• [What you have to do]
Reproduce each line below precisely. Drop the pictures.

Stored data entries
________________________

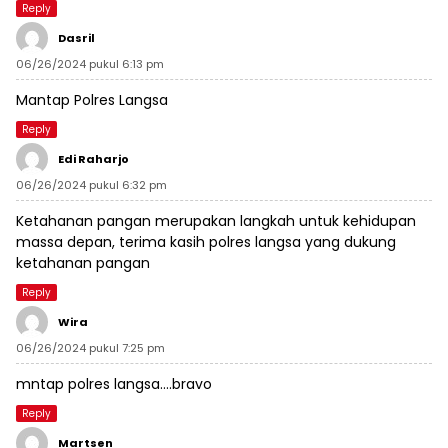
Reply
Dasril
06/26/2024 pukul 6:13 pm
Mantap Polres Langsa
Reply
Edi Raharjo
06/26/2024 pukul 6:32 pm
Ketahanan pangan merupakan langkah untuk kehidupan
massa depan, terima kasih polres langsa yang dukung
ketahanan pangan
Reply
Wira
06/26/2024 pukul 7:25 pm
mntap polres langsa….bravo
Reply
Martsen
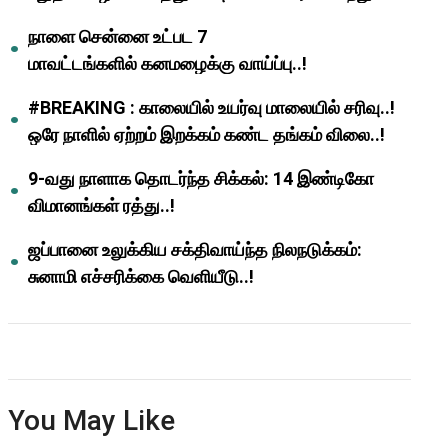
ஆசிரியர்களுக்கு ஜாக்பாட்!
நாளை சென்னை உட்பட 7
மாவட்டங்களில் கனமழைக்கு வாய்ப்பு..!
#BREAKING : காலையில் உயர்வு மாலையில் சரிவு..!
ஒரே நாளில் ஏற்றம் இறக்கம் கண்ட தங்கம் விலை..!
9-வது நாளாக தொடர்ந்த சிக்கல்: 14 இண்டிகோ
விமானங்கள் ரத்து..!
ஜப்பானை உலுக்கிய சக்திவாய்ந்த நிலநடுக்கம்:
சுனாமி எச்சரிக்கை வெளியீடு..!
You May Like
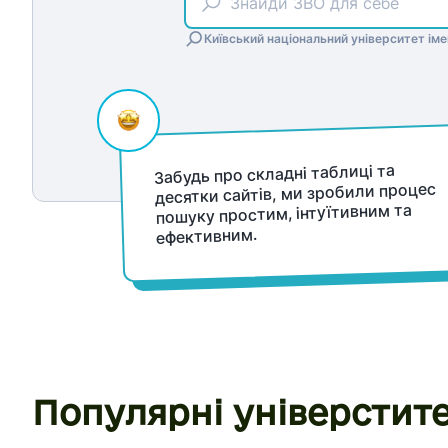
Київський національний університет ім
Забудь про складні таблиці та
десятки сайтів, ми зробили процес
пошуку простим, інтуїтивним та
ефективним.
Популярні універстит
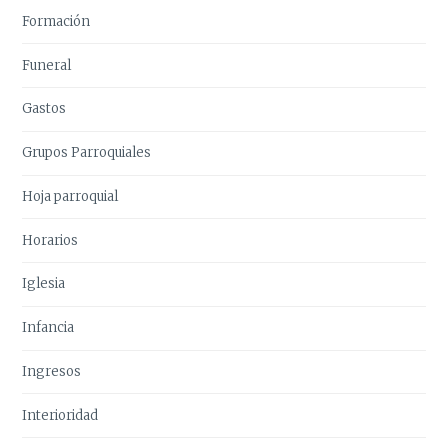
Formación
Funeral
Gastos
Grupos Parroquiales
Hoja parroquial
Horarios
Iglesia
Infancia
Ingresos
Interioridad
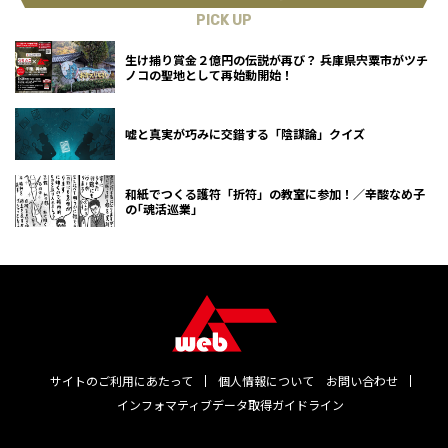
PICK UP
生け捕り賞金２億円の伝説が再び？ 兵庫県宍粟市がツチ
ノコの聖地として再始動開始！
嘘と真実が巧みに交錯する「陰謀論」クイズ
和紙でつくる護符「折符」の教室に参加！／辛酸なめ子
の｢魂活巡業｣
サイトのご利用にあたって
個人情報について
お問い合わせ
インフォマティブデータ取得ガイドライン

________________________

• [Solution]
Reply
Dasril
06/26/2024 pukul 6:13 pm
Mantap Polres Langsa
Reply
Edi Raharjo
06/26/2024 pukul 6:32 pm
Ketahanan pangan merupakan langkah untuk kehidupan
massa depan, terima kasih polres langsa yang dukung
ketahanan pangan
Reply
Wira
06/26/2024 pukul 7:25 pm
mntap polres langsa….bravo
Reply
Martsen
ஆசிரியர்களுக்கு ஜாக்பாட்!
நாளை சென்னை உட்பட 7
மாவட்டங்களில் கனமழைக்கு வாய்ப்பு..!
#BREAKING : காலையில் உயர்வு மாலையில் சரிவு..!
ஒரே நாளில் ஏற்றம் இறக்கம் கண்ட தங்கம் விலை..!
9-வது நாளாக தொடர்ந்த சிக்கல்: 14 இண்டிகோ
விமானங்கள் ரத்து..!
ஜப்பானை உலுக்கிய சக்திவாய்ந்த நிலநடுக்கம்:
சுனாமி எச்சரிக்கை வெளியீடு..!
You May Like
Київський національний університет ім
Забудь про складні таблиці та
десятки сайтів, ми зробили процес
пошуку простим, інтуїтивним та
ефективним.
Популярні універстит
Formación
Funeral
Gastos
Grupos Parroquiales
Hoja parroquial
Horarios
Iglesia
Infancia
Ingresos
Interioridad
PICK UP
生け捕り賞金２億円の伝説が再び？ 兵庫県宍粟市がツチ
ノコの聖地として再始動開始！
嘘と真実が巧みに交錯する「陰謀論」クイズ
和紙でつくる護符「折符」の教室に参加！／辛酸なめ子
の｢魂活巡業｣
サイトのご利用にあたって
個人情報について
お問い合わせ
インフォマティブデータ取得ガイドライン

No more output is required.